Collaborative R coding using Dropbox

May 27, 2011
By

(This article was first published on [R] Randomness » R, and kindly contributed to R-bloggers)

I do like Dropbox. I’m a big fan of easy to use solutions to common problems. For me I work at two different sites and I do a significant amount of work at my desktop machine at home as well as on my laptop. Dropbox solved the problem of synchronising files between multiple machines. However Dropbox can go that bit further and take that nice synchronised file store and share it with someone else with a Dropbox account. Now file sharing is nothing new but Dropbox makes it dead easy. Added to that a basic version control system built into the software and you have the workings of a reasonably decent code hosting and development system. Now this isn’t going to be what you’d use to develop a big project with multiple collaborators – there are tools out there like SVN or github far better suited to that task. But when a friend and I found that we needed to share and develop some R code we figured that Dropbox would be perfect for the job.

Setting up shared folders on Dropbox is pretty straightforward but if you’ve never done it before there’s a guide here. The next problem we found was that we had to make sure the script could correctly reference the path to data files and other scripts. Fortunately if your Dropbox folder is located in the same place as the R home directory (is is for a default install on Windows and Mac machines – I haven’t tested this on a Linux box yet) then it should be straightforward process.
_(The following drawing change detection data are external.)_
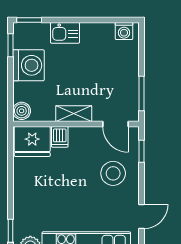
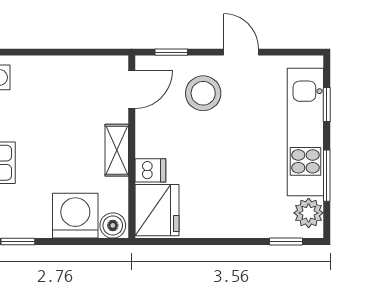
washing machine: (28, 65) -> (75, 216), moved
window: (142, 94) -> (88, 52), removed
door: (142, 216) -> (241, 52), moved

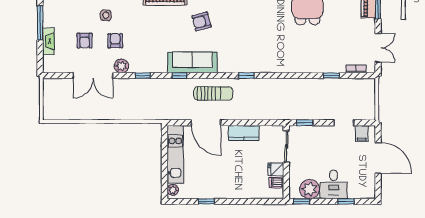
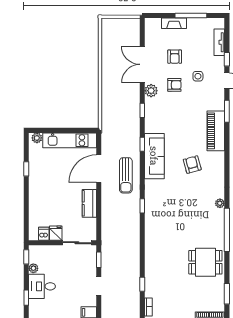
armchair: (85, 41) -> (175, 57), turned -90
doorway: (344, 123) -> (99, 286), moved
plant: (310, 189) -> (33, 268), width x0.53, depth x0.53

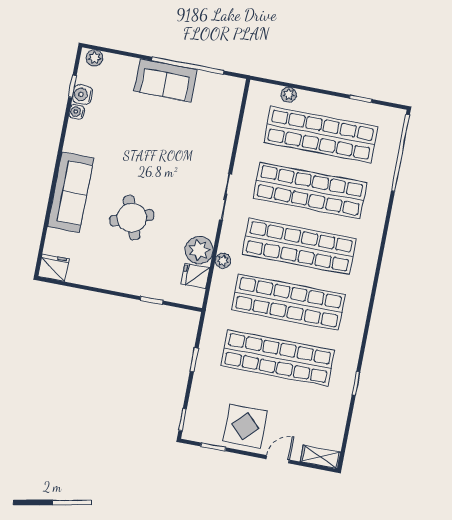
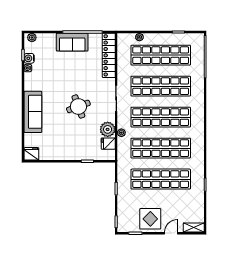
locker: (227, 117) -> (109, 55), added
round table: (132, 218) -> (78, 106), moved

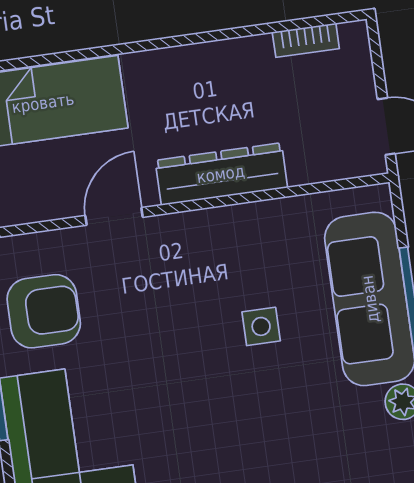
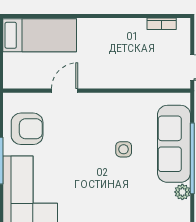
dresser: (221, 174) -> (115, 78), removed

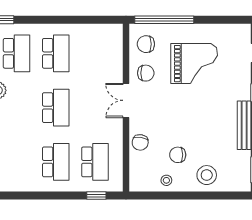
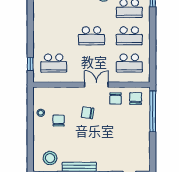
grand piano: (194, 64) -> (122, 132), removed
chair: (140, 142) -> (88, 113), moved
school desk: (56, 162) -> (129, 63), moved
stool: (207, 175) -> (50, 158), moved

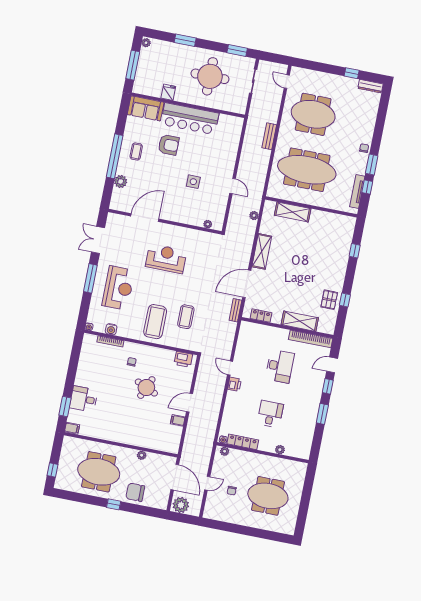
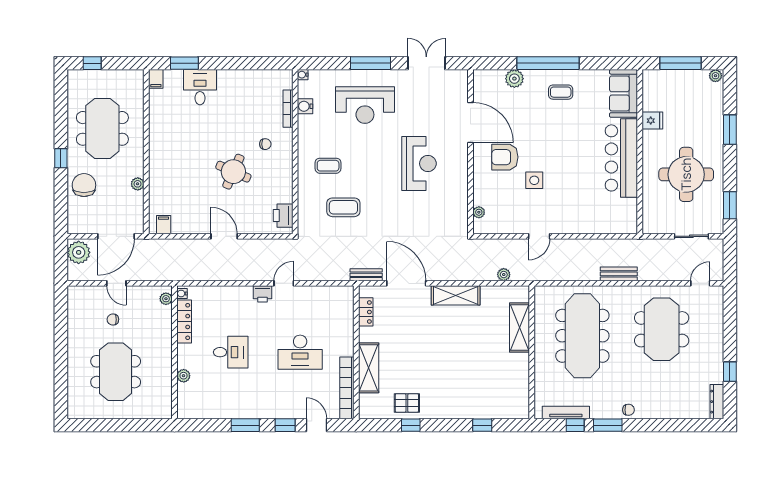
armchair: (169, 145) -> (505, 157), moved, turned 90
coffee table: (155, 322) -> (328, 166), width x0.54, depth x0.58
filing cabinet: (178, 420) -> (164, 225), moved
You can check your R home directory using (example for Windows XP)

 

Sys.getenv("R_USER")
[1] "C:/Documents and Settings/Kate/My Documents"

 

Your Dropbox folder should be in My Documents too. Then in your R script set your working directory or file locations as follows:

 

setwd(path.expand("~/Dropbox/SharedRScript"))

 

That way you can define the location of any other called scripts or data relative to your shared folder and they should work irrespective of which machine you are on.  So far Dropbox is working pretty well for our needs. It’s free (at least for 2Gb storage), synchronises quickly and is easy to use. You might run into problems if several people are working on a file at the same time – it will save multiple versions rather than try to merge the files.  However for us it’s a good and easy solution to collaborative coding.